Core Quranic Principles

  • The Quran strongly prohibits unjust killing and portrays it as a crime against all humanity, emphasizing sanctity of life as a central value.
  • It commands justice, mercy, and keeping agreements, and treats aggression and treachery as major sins that corrupt society.

Verses Often Cited Against Terrorism

  • Scholars frequently highlight verses that say fighting is only allowed “because they have been wronged” and within strict defensive bounds, not as a license for random violence.
  • Specialized studies of Quranic verses on violence conclude that the text does not condone illegitimate violence or terrorism, and that many so‑called “violent” verses are tied to specific historical battles and treaty violations.

How Extremists Misuse Verses

  • Extremist groups cherry‑pick battle verses, strip away their historical context, and ignore other verses that require protection of non‑combatants and fulfillment of treaties.
  • Mainstream Islamic scholarship, including thematic studies of jihad, stresses that terrorism—deliberately targeting civilians, spreading fear, and private “jihad” outside lawful authority—is religiously forbidden.
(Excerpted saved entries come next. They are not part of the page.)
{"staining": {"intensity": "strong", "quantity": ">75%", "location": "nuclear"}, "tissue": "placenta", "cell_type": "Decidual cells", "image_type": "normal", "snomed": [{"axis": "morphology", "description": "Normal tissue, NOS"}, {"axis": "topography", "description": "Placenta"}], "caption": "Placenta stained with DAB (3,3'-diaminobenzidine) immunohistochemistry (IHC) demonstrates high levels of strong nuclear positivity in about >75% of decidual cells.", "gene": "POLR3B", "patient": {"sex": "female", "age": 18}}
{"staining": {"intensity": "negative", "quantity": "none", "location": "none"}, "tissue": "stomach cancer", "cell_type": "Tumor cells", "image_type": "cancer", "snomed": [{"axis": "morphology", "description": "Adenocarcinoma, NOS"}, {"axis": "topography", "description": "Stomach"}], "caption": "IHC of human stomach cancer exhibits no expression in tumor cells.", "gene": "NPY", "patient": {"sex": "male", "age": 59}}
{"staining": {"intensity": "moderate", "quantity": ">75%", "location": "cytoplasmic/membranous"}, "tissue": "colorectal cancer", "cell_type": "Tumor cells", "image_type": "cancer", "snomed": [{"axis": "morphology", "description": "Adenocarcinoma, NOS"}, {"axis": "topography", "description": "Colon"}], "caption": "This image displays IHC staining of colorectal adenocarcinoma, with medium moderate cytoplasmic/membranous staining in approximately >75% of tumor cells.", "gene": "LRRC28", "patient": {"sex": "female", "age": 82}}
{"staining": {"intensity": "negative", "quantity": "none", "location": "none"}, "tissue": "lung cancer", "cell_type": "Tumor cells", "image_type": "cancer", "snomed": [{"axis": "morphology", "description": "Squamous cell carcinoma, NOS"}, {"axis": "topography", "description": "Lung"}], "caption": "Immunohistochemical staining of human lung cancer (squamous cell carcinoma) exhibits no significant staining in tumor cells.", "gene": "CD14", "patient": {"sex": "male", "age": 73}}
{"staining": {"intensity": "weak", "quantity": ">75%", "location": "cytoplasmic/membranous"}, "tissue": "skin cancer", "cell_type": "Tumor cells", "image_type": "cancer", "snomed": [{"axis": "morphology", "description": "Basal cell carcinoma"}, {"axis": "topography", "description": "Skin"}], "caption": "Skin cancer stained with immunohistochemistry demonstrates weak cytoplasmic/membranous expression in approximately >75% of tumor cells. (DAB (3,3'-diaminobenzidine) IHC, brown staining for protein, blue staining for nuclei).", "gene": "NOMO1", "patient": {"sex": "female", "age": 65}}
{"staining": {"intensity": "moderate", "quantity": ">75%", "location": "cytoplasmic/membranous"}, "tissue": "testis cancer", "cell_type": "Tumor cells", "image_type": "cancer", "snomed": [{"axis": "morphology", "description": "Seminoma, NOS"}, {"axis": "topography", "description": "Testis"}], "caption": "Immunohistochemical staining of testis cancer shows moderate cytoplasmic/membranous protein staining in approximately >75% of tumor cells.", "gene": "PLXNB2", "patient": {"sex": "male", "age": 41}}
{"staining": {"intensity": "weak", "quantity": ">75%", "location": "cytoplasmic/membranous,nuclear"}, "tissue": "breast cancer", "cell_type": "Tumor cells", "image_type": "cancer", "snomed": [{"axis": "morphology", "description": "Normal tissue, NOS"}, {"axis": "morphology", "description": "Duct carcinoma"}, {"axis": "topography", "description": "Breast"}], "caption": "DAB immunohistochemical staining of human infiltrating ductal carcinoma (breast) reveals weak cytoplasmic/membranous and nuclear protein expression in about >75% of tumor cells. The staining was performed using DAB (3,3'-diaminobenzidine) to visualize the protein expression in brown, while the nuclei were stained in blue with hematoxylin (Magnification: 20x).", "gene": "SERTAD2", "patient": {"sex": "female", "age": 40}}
Modern Scholarly and Community Stance

  • Contemporary Muslim institutions and educators repeatedly state that Islam and its primary sources “explicitly and unequivocally” condemn terrorism and reject any attempt to link it to the religion’s core teachings.
  • Many programs today focus on teaching the broader meaning of jihad as personal and social striving for justice and self‑improvement, to counter extremist narratives that equate it with terror.

TL;DR: The Quran upholds the sanctity of life, allows fighting only in narrowly defined self‑defense, and forbids aggression and injustice, so using it to justify terrorism goes directly against its broader message and how it is understood by mainstream Muslim scholars.

Information gathered from public forums or data available on the internet and portrayed here.